In 1922, the episcopal see of Kyrenia returned to the town after the completion of a new metropolitan building. That same year, the Greco-Turkish war brought to a halt all trade with the opposite coast causing a serious economic depression. To the rescue came a young repatriate from the USA who built the town's first modern hotels; first the ‘Seaview' in 1922 followed by the ‘Dome' in 1932 - both built with a foreign tourist clientele in mind.
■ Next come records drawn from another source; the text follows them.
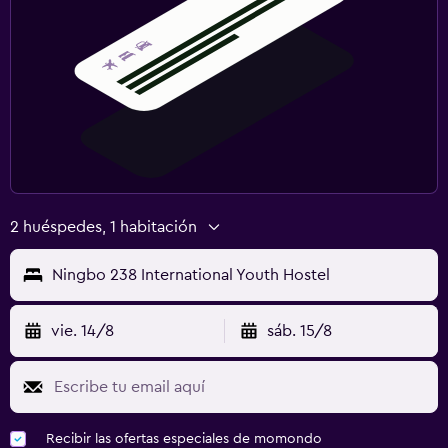
2 huéspedes, 1 habitación
Ningbo 238 International Youth Hostel
vie. 14/8
sáb. 15/8
Recibir las ofertas especiales de momondo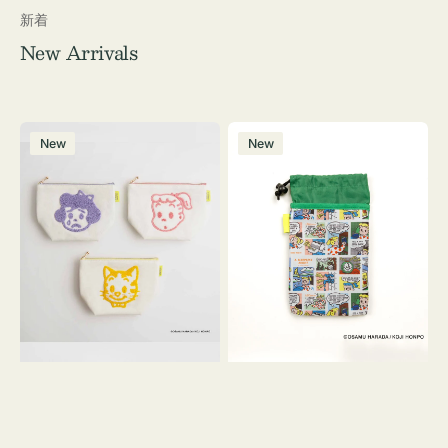
新着
New Arrivals
ポ
ボ
New
New
ー
ト
チ
ル
OSAMU
ケ
GOODS
ー
キ
ス
ャ
OSAMU
ン
GOODS
バ
COMIC
ス
サ
ガ
ラ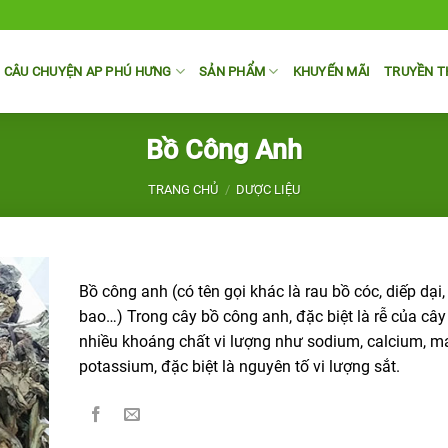
CÂU CHUYỆN AP PHÚ HƯNG
SẢN PHẨM
KHUYẾN MÃI
TRUYỀN 
Bồ Công Anh
TRANG CHỦ
/
DƯỢC LIỆU
Bồ công anh (có tên gọi khác là rau bồ cóc, diếp dại,
bao…) Trong cây bồ công anh, đặc biệt là rễ của câ
nhiều khoáng chất vi lượng như sodium, calcium, m
potassium, đặc biệt là nguyên tố vi lượng sắt.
Kyrenia's mild climate, picturesque harbour, numerous archeological sites, panoramic views that combined sea, mountains and vegetation, coupled with modern amenities, soon attracted many travellers and Kyrenia's economy revived through tourism. After the Second World War, more hotels were built and the town remained a favoured vacation spot for Nicosia residents and foreign travellers alike. To the town's Greek and Turkish inhabitants were added many from Great Britain who chose Kyrenia as their permanent place of residence.
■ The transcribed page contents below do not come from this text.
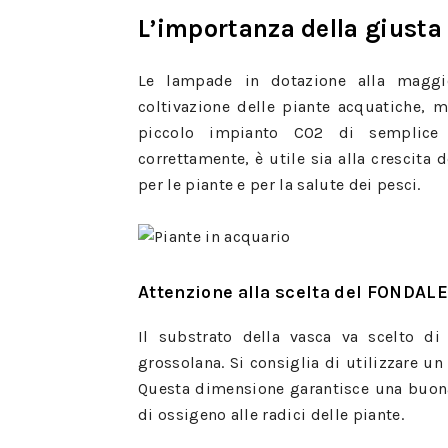
L’importanza della giusta
Le lampade in dotazione alla maggio
coltivazione delle piante acquatiche, 
piccolo impianto CO2 di semplice ge
correttamente, è utile sia alla crescita 
per le piante e per la salute dei pesci.
Attenzione alla scelta del FONDALE
Il substrato della vasca va scelto 
grossolana. Si consiglia di utilizzare u
Questa dimensione garantisce una buona 
di ossigeno alle radici delle piante.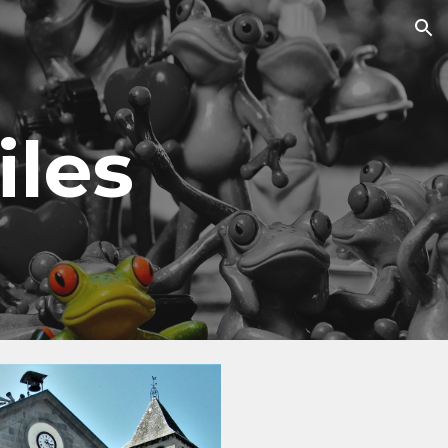
ion
iles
==After Cypriot Independence==
In 1960, Cyprus gained its independence from Great Britain. However, the intercommunal conflict that broke out in 1963-64 between the island's Greek and Turkish population again eroded Kyrenia's prosperity. While skirmishes in Kyrenia were minimal, Turkish Cypriot irregulars blockaded the Kyrenia-Nicosia road and occupied Saint Hilarion castle. Despite these difficulties, the 1960s and early 1970s was a period of lively cultural and economic activity. A new town hall was built and a Folklore Museum established. The ancient shipwreck already alluded to was reassembled, together with all its amphorae and cargo, and permanently exhibited at the castle. The number of new hotels and tourists multiplied and a new road was constructed in the early 1970s connecting the town to Nicosia from the east. The town's cultural activities greatly increased. Other than the many traditional cultural and religious fairs and festivals annually celebrated, flower shows, yachting races, concerts and theatre performances were organized. Kyrenia, the smallest of Cypriot towns, was undoubtedly the island's most precious jewel.

The town's inhabitants, Greek, Turk, Maronite, Armenian, Latin and British peacefully coexisted and cooperated in their daily affairs and the town had grown beyond its two historic neighbourhoods of Kato (Lower) Kyrenia and Pano (Upper) Kyrenia. It expanded towards the mountain slopes to form the new neighbourhood of "California", and eastward it had just about reached the outskirts of Thermeia, Karakoumi and Ayios Georgios. On July 20, 1974, Turkey landed on the island to protect the Turkish minority from attack from the Greek military coup for enosis . The Greek Cypriots of Kyrenia abandoned their homes and headed to south of what is now the green line.

In 1974, there were 47 villages in the district of Kyrenia . Greek and Maronite Cypriots constituted 83% of the district's total population, while the Turkish Cypriots constituted just 15% of the total.

==After the Turkish invasion==
In 1974 the Turkish military conducted the Turkish Invasion of Cyprus. As a result, the Greeks of Kyrenia were expelled from their homes and became refugees. Today, the Republic of Cyprus continues to have a bishop of Kyrenia and the pre-1974 Greek inhabitants of Kyrenia continue to participate elections for the Kyrenia municipality in exile.